Sports Museum Hopes to Open in Financial District

by Ronald Drenger

Long before any cultural venue opens at the World Trade Center site, the planners of a $48 million museum devoted to sports say they will already be Downtown, drawing visitors in a big way.

This month, organizers of the National Sports Museum expect to pick a site in the Financial District for the project, which will occupy a ground-floor space and two additional floors.

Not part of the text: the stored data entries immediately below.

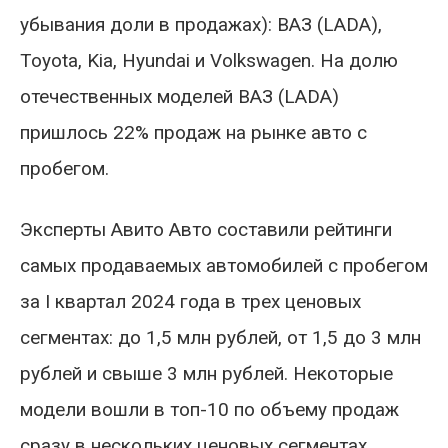
убывания доли в продажах): ВАЗ (LADA),
Toyota, Kia, Hyundai и Volkswagen. На долю
отечественных моделей ВАЗ (LADA)
пришлось 22% продаж на рынке авто с
пробегом.
Эксперты Авито Авто составили рейтинги
самых продаваемых автомобилей с пробегом
за I квартал 2024 года в трех ценовых
сегментах: до 1,5 млн рублей, от 1,5 до 3 млн
рублей и свыше 3 млн рублей. Некоторые
модели вошли в топ-10 по объему продаж
сразу в нескольких ценовых сегментах,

As of late last month, they were evaluating 40 Wall Street, 26 Broadway and another site they would not reveal.
A computer rendering of part of the proposed National Sports Museum.

They plan to open the museum in the summer of 2005.

The 70,000-square-foot museum will feature sports ranging from baseball and swimming to lacrosse and car racing, with memorabilia, exhibits on great athletes and teams, displays on the role of sports in American communities, and a 360-degree video screen.

“It’s the first time that all these sports will be celebrated together in one place,” said Philip Schwalb, the museum’s founder and CEO.

According to Schwalb, the for-profit museum will be filled with high-tech, interactive displays, such as a simulator to let visitors feel what it’s like to catch a Nolan Ryan fastball and “performance stations” where people can test their ability to kick a football, throw a pitch or drive a golf ball.


Sport-specific rooms will be built to recreate the feeling of being in the center of the action of a boxing ring, a hockey rink or pit row at a car race—down to distinct scents, such as chlorine for the swimming area or popcorn or cut grass for the baseball room.

More than 30 halls of fame and sports museums around the country are supporting the project—they will loan items from their collections and will be promoted in the new museum —though the baseball and football halls are not among them so far.

Schwalb said that private investors are covering some of the project’s $48 million cost, but he hopes to get most of it from public funds, including about $30 million in financing from Liberty Bonds, created by the Federal government after Sept. 11 to help revitalize Downtown, and funding from the Lower Manhattan Development Corporation.

The project has won support from the Mayor’s office and from the Alliance for Downtown New York, Lower Manhattan’s business improvement district.

“The potential of this new venue to attract a diverse group of domestic and international tourists to Lower Manhattan is huge,” said Carl Weisbrod, the Alliance’s president.

“This is the kind of project,” said Schwalb, “that is really going to help infuse Downtown with excitement.”